____ STUDY TEXT

4. Calculate bioclimatic variables and SDM
Source:vignettes/a4_bioclimatic_variables.Rmd
a4_bioclimatic_variables.Rmd
It is standard practice in biogeography to derive new variables from existing climatic data, as this makes it easier to interpret the data ecologically. One example of this is the calculation of bioclimate variables. Furthermore, these variables are typically employed as inputs for ecological modelling tools, such as Species Distribution Models (SDMs), which correlate them with species occurrences to estimate potential distribution across an area of interest. In this example, we have calculated a set of bioclimatic variables for the specified study periods and used them to calibrate a Species Distribution Model (SDM) which was projected into past conditions.
Dependencies and functions
First, we load several packages and define a couple of functions to convert the star object into a raster stack (we transform our data from cube format into a stack to use typical functions of spatial analysis) and to project SDMs into the bioclim variables at different time periods.
library(dsclimtools)
library(stars)
library(terra)
library(raster)
library(tidyverse)
library(lubridate)
library(dismo)
library(ggplot2)
library(gganimate)
library(KnowBR)
stars_to_stack <- function(i, data){
data %>% slice("time", i:(i+11)) %>%
rast() %>% stack()
}
model.projection <- function(p, predictors_list, land, model) {
predictors <- predictors_list[[p]] %>%
raster::mask(land)
prediction <- predict(predictors,
model,
type = "response")
prediction
}
Defining periods
In order to load dsclim dataset, we define two periods of interest. The first one is contemporary to be used when fitting SDMs. The second one is past to project SDMs into a hindcasting exercise.
present_start <- 11
present_end <- 40
past_start <- -14500
past_end <- -14400
Load downscaled climatic data (dsclim)

________
____ DATA LISTING

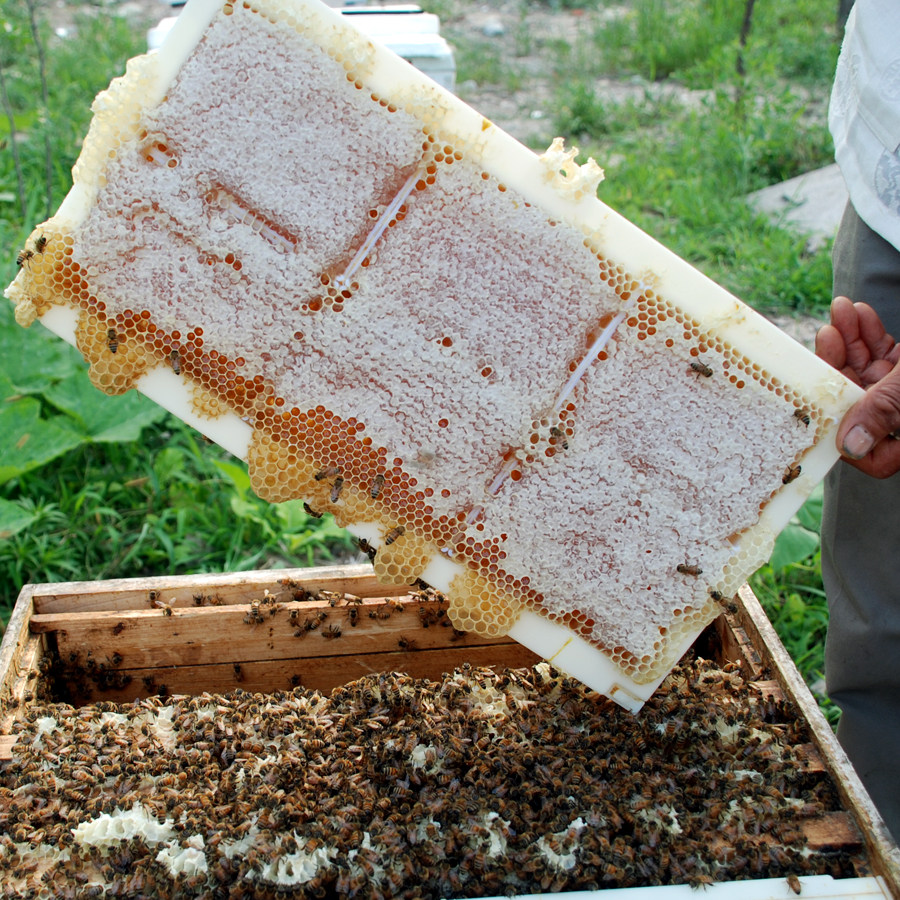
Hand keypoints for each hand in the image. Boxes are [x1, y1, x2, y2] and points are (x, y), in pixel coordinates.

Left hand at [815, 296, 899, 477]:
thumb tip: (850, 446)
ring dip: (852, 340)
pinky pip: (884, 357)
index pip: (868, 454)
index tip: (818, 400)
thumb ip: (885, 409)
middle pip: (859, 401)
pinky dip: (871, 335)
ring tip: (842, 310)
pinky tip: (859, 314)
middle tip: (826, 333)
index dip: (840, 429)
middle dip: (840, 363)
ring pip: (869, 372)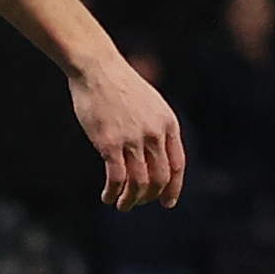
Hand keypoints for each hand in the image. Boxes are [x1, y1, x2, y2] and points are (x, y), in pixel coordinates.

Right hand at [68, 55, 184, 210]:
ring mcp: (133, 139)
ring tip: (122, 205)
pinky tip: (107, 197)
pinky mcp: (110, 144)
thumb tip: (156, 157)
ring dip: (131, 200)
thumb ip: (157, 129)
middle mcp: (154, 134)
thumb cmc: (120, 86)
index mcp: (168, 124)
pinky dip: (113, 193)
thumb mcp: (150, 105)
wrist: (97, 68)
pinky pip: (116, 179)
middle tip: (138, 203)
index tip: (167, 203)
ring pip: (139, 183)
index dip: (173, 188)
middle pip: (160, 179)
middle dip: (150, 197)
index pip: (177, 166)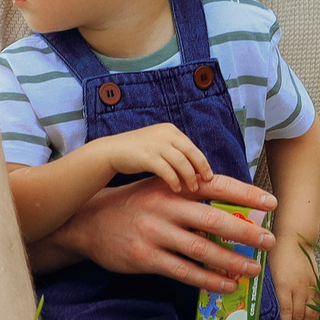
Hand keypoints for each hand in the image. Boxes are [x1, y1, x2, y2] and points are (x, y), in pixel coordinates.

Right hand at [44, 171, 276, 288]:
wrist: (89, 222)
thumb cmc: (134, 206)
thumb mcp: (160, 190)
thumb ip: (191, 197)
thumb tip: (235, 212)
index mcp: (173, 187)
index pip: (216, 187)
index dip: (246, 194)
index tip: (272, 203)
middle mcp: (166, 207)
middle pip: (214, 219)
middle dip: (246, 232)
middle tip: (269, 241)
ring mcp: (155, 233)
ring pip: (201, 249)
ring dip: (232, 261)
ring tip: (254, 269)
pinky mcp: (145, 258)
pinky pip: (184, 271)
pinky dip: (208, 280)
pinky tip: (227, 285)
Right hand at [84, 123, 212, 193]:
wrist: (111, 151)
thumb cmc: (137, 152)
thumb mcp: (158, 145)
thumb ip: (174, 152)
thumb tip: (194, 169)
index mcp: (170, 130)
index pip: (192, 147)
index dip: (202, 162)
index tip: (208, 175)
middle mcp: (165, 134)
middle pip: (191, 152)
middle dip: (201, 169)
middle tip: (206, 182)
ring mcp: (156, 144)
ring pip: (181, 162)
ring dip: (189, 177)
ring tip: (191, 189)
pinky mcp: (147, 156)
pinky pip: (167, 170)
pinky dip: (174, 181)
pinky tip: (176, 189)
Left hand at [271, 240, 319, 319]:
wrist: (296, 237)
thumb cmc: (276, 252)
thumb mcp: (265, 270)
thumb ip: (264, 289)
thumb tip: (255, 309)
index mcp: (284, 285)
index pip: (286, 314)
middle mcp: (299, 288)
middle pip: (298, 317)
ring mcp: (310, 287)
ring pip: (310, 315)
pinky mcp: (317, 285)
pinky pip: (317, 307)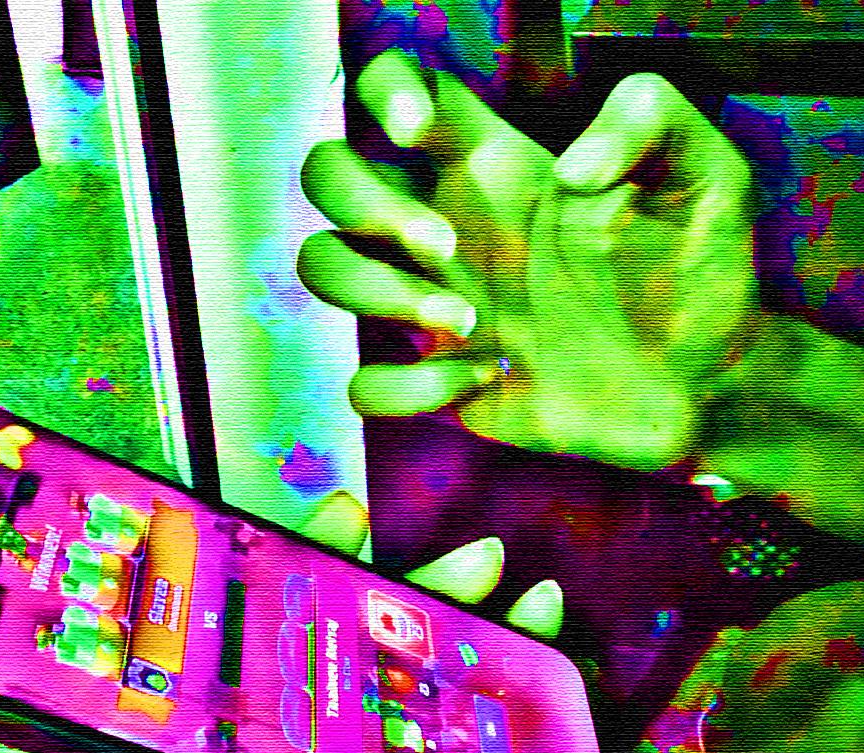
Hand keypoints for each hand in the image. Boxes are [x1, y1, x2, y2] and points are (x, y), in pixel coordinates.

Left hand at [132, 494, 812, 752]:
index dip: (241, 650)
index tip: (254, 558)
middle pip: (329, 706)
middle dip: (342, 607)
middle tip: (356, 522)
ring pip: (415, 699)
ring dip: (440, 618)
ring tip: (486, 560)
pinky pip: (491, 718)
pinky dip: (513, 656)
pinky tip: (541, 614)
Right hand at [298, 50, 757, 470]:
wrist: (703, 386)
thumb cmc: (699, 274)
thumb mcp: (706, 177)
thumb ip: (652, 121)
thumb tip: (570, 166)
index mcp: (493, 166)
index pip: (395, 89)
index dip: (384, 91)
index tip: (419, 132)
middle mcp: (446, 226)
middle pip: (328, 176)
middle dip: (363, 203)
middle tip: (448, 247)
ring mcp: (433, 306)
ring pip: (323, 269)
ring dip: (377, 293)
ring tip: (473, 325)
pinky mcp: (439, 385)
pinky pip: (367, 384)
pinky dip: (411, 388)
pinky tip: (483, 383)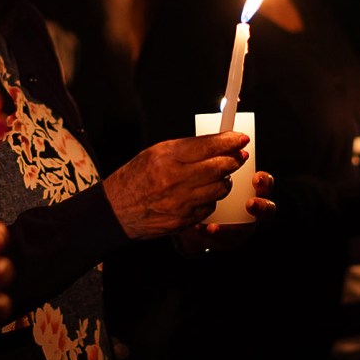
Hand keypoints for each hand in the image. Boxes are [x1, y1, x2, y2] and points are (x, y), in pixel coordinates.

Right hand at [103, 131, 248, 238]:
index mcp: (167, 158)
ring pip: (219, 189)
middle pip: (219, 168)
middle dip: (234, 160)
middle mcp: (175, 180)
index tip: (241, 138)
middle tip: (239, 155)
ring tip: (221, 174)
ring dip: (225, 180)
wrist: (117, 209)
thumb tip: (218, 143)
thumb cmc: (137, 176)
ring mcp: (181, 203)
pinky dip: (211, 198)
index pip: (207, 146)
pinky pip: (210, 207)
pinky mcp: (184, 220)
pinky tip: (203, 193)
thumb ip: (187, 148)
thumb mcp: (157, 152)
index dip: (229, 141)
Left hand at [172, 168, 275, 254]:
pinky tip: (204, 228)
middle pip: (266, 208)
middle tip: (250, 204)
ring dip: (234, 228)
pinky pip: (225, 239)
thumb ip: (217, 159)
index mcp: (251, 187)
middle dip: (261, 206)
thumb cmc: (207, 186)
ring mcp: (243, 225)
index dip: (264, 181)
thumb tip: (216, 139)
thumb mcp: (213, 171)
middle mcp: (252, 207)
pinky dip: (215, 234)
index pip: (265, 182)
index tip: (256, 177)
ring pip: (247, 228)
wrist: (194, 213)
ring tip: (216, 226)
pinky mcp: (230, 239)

________
____ DATA LISTING

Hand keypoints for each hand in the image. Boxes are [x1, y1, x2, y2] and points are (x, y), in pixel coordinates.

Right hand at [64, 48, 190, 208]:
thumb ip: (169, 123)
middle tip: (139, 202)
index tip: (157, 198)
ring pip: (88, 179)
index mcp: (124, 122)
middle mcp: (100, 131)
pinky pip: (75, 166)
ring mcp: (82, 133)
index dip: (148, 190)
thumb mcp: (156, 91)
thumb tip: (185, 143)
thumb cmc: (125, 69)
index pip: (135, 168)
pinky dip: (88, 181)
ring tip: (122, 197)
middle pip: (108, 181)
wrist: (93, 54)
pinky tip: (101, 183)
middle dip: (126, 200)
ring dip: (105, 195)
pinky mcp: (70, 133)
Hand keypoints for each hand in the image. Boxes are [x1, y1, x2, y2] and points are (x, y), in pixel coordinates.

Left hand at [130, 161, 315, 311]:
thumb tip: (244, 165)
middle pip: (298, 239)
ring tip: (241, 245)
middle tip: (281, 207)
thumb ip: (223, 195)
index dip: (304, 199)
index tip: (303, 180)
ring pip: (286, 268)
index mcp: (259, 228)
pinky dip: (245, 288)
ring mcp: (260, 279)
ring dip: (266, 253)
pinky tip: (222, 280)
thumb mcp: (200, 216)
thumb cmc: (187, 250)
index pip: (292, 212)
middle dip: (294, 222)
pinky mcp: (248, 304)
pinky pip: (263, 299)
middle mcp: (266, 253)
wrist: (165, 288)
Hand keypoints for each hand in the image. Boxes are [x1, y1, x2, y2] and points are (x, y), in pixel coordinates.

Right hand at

________

→ EXERCISE
In the bioclimatic variables text, what is the second, past period used for? The entries come from another source and have no connection to the bioclimatic variables text.

→ OUTPUT OF THE TASK
It is used to project SDMs into a hindcasting exercise.